> Aim of the task: Your reply should reproduce all the data below exactly while excluding the pictures.

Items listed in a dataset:
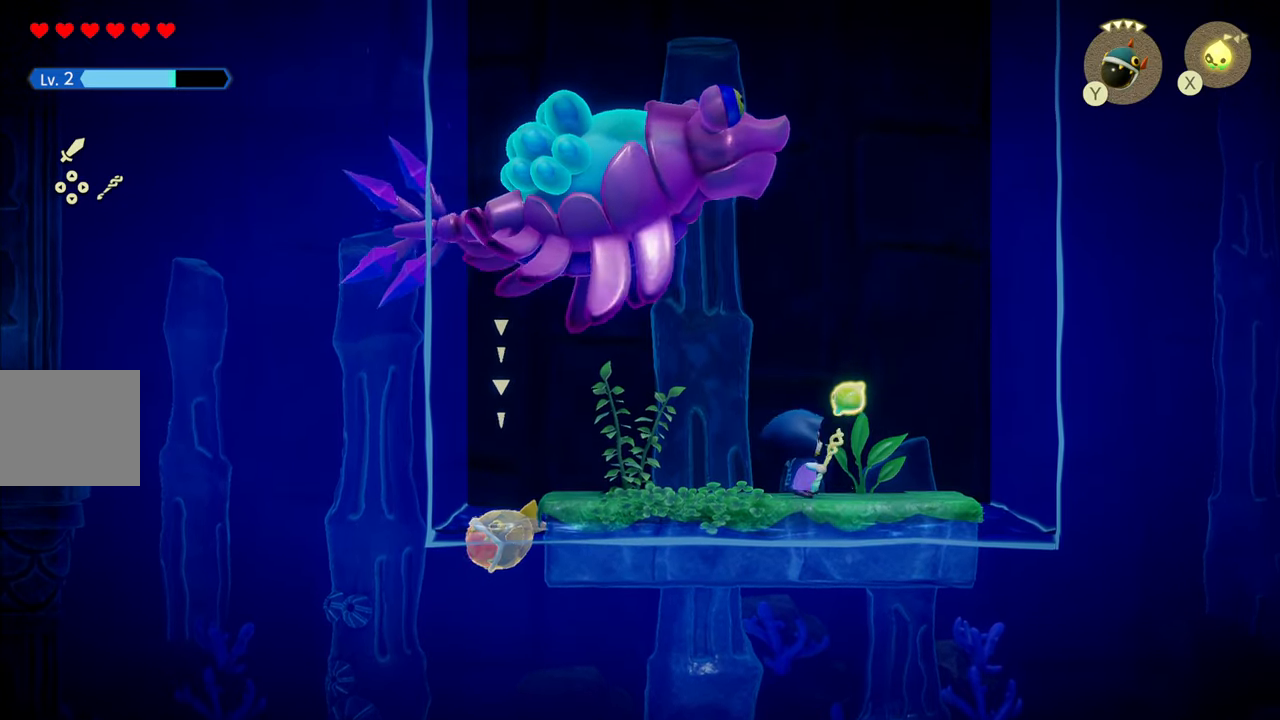
{"buttons": [], "left_stick": "left", "right_stick": "center", "events": [[100, "left_stick", "center"], [150, "left_stick", "left"]]}
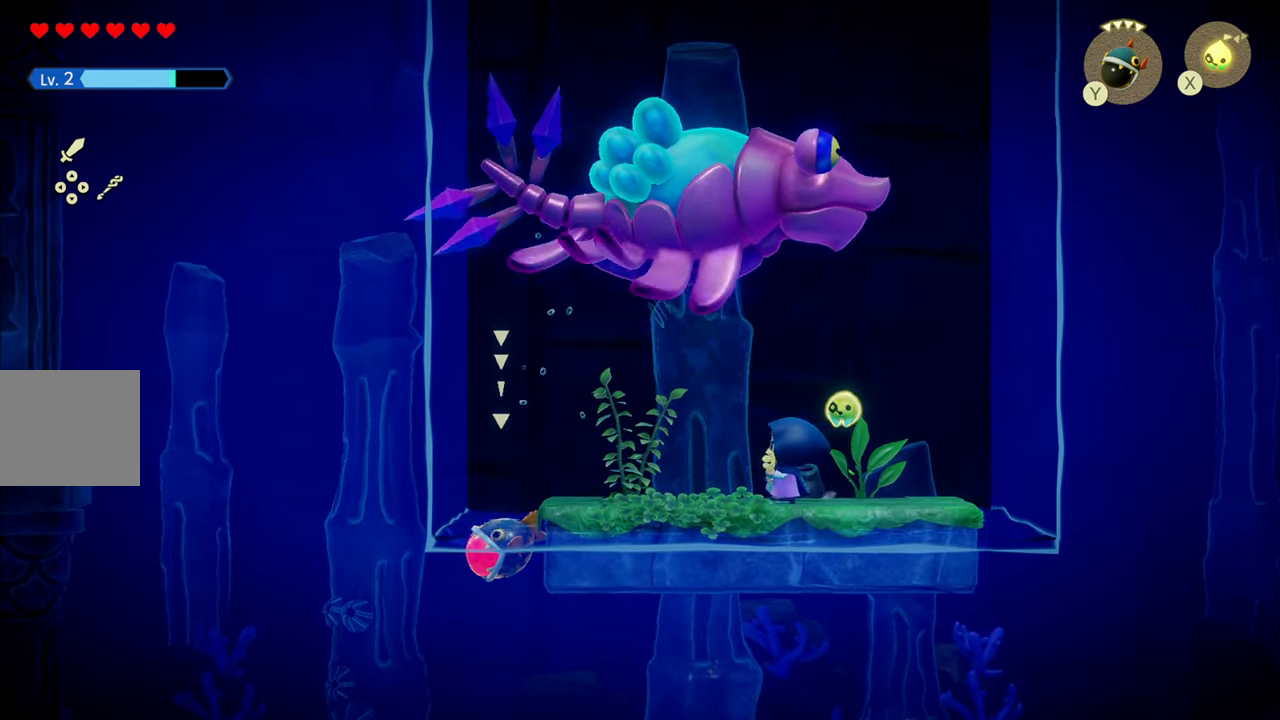
{"buttons": [], "left_stick": "center", "right_stick": "center", "events": [[50, "left_stick", "center"], [200, "left_stick", "left"], [383, "left_stick", "center"]]}
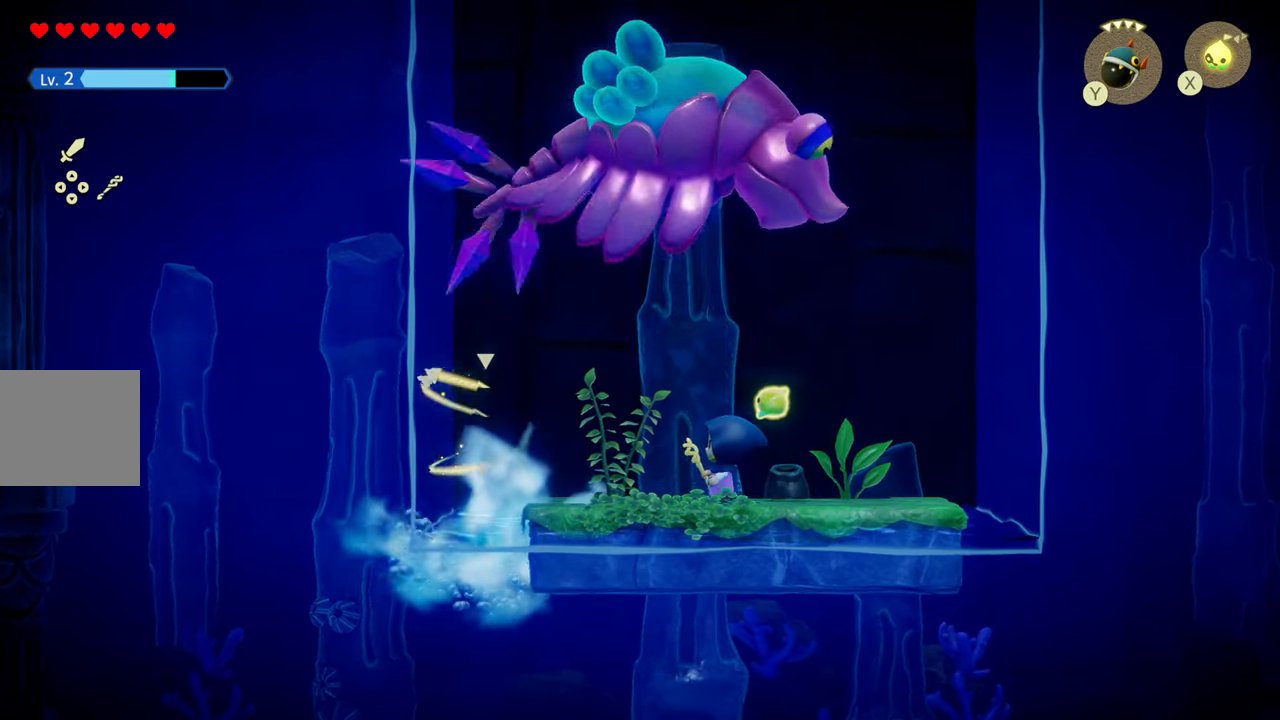
{"buttons": [], "left_stick": "left", "right_stick": "center", "events": [[33, "left_stick", "left"], [183, "left_stick", "center"], [250, "left_stick", "right"], [483, "left_stick", "left"]]}
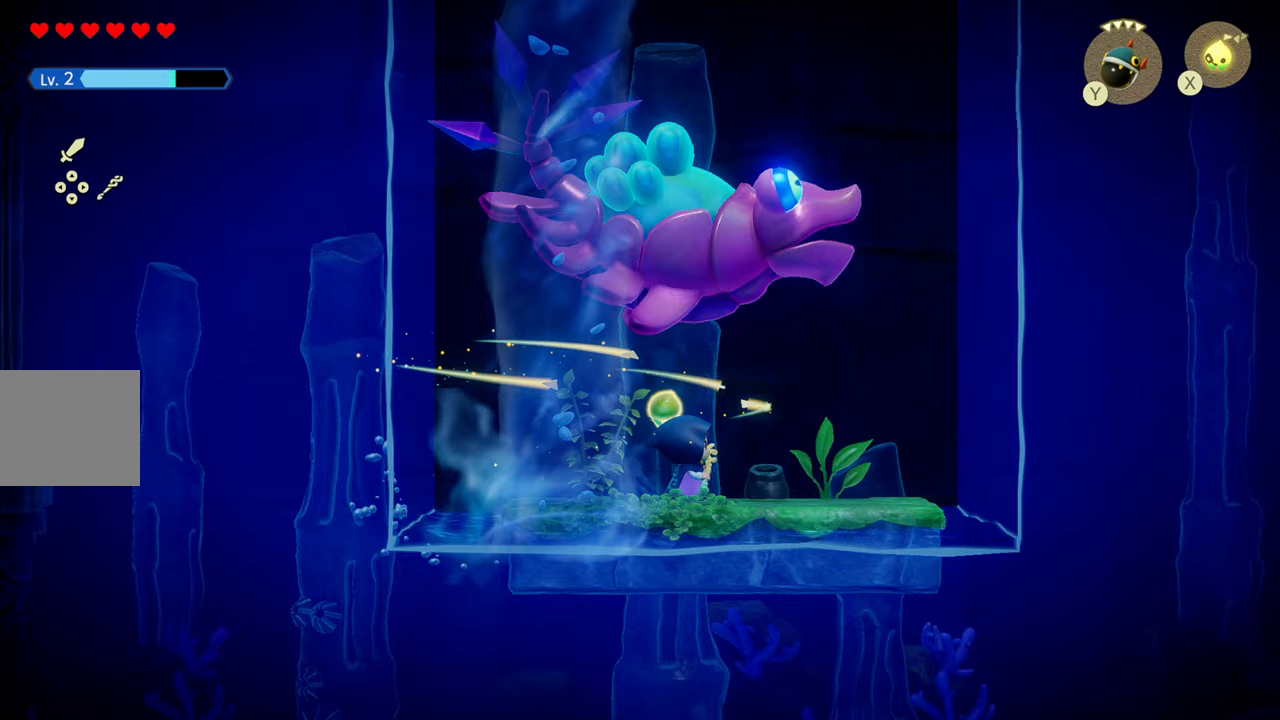
{"buttons": ["R1"], "left_stick": "right", "right_stick": "center", "events": [[250, "left_stick", "right"], [467, "R1", "down"]]}
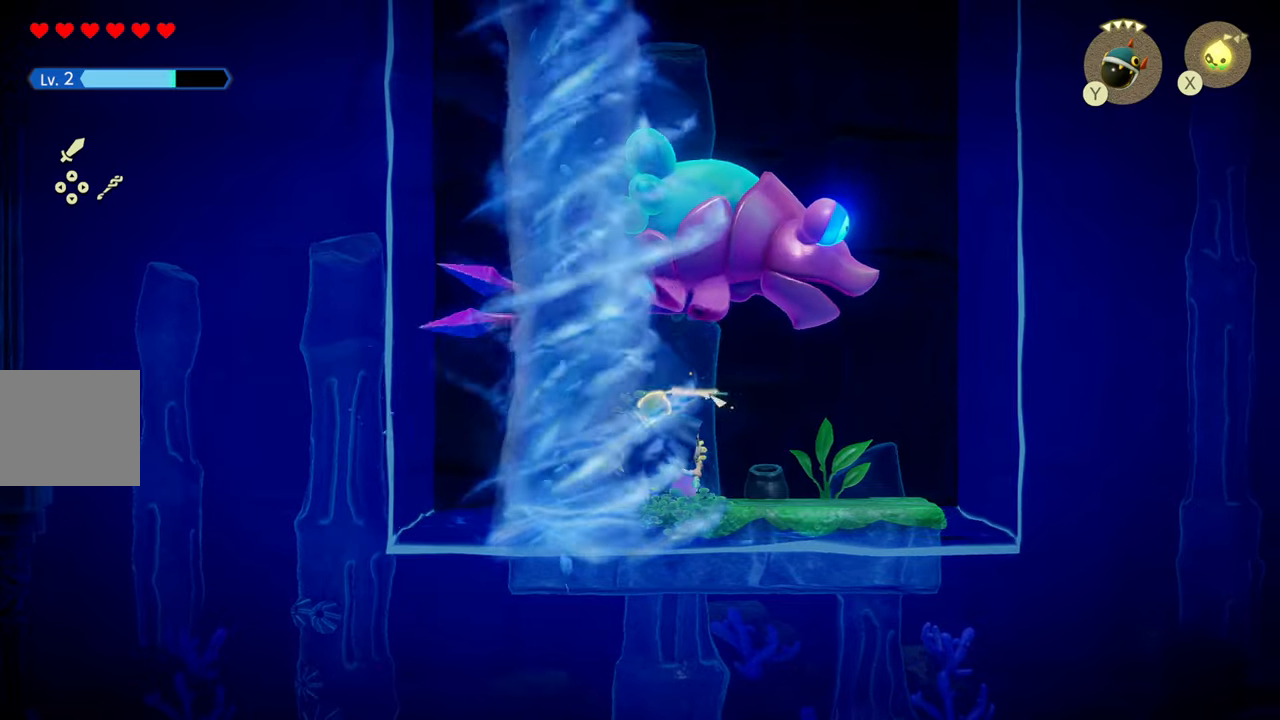
{"buttons": ["R1"], "left_stick": "right", "right_stick": "center", "events": []}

> Answer box:
{"buttons": [], "left_stick": "left", "right_stick": "center", "events": [[100, "left_stick", "center"], [150, "left_stick", "left"]]}
{"buttons": [], "left_stick": "center", "right_stick": "center", "events": [[50, "left_stick", "center"], [200, "left_stick", "left"], [383, "left_stick", "center"]]}
{"buttons": [], "left_stick": "left", "right_stick": "center", "events": [[33, "left_stick", "left"], [183, "left_stick", "center"], [250, "left_stick", "right"], [483, "left_stick", "left"]]}
{"buttons": ["R1"], "left_stick": "right", "right_stick": "center", "events": [[250, "left_stick", "right"], [467, "R1", "down"]]}
{"buttons": ["R1"], "left_stick": "right", "right_stick": "center", "events": []}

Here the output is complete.